The Trump Impeachment Conundrum Democrats Don’t Want to Talk About

One thing we can safely conclude at this point is that the current impeachment push is not about the content of Trump’s phone conversation with Ukraine’s president Zelensky or the “whistleblower” report, although the Democrats and NeverTrumpers will probably continue to pretend it is, at least for a while.

Nancy Pelosi is now trying to spin the incident as a cover-up. If so, it would be a coverup of something that wasn’t a problem in the first place, and a coverup that involved immediate release of the phone call transcript and the whistleblower report as soon as requested.

If that makes the left look foolish, it appears that they don’t care because they are driven by many things. Chief among them is the constant effort to undo an election whose result they really really really do not like.

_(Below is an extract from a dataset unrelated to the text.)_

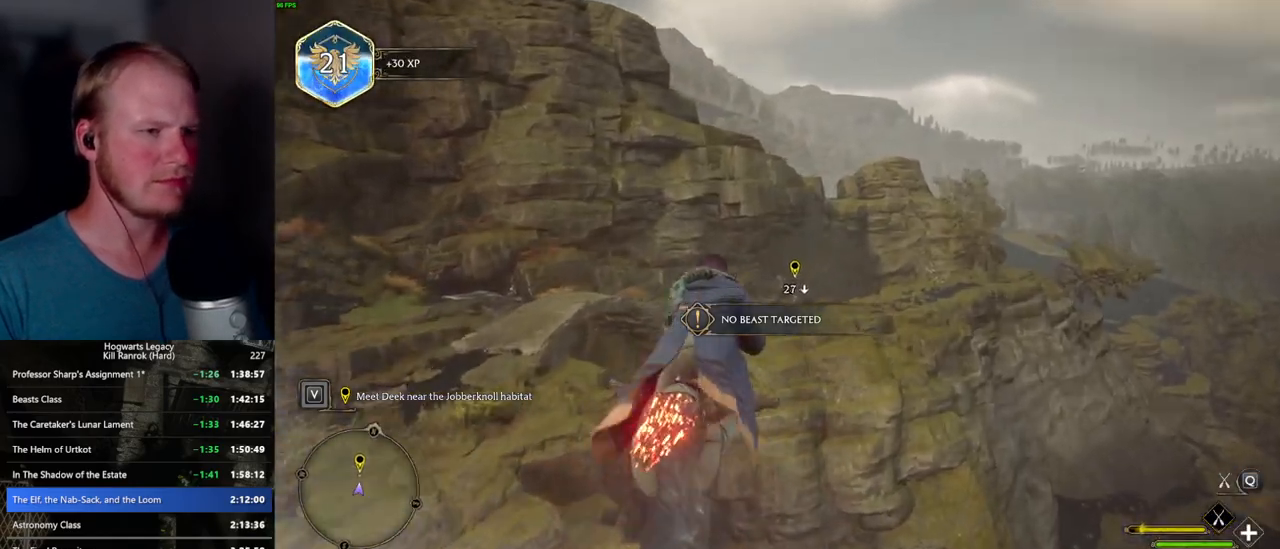
{"keys": ["w"], "mouse": ["left"], "events": [[83, "ctrl_l", "up"]]}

They have the power to impeach because they hold a majority in the House, and the prospect of a juicy show trial, which Daniel Greenfield discusses here, is probably another driving motive:

Unless the Democrats take the Senate, impeachment would be a meaningless show trial. But Marxist regimes love show trials of political opponents. The Marxist element in the House desperately wants a show trial of President Trump because such a proceeding is an explicit rejection of our political system.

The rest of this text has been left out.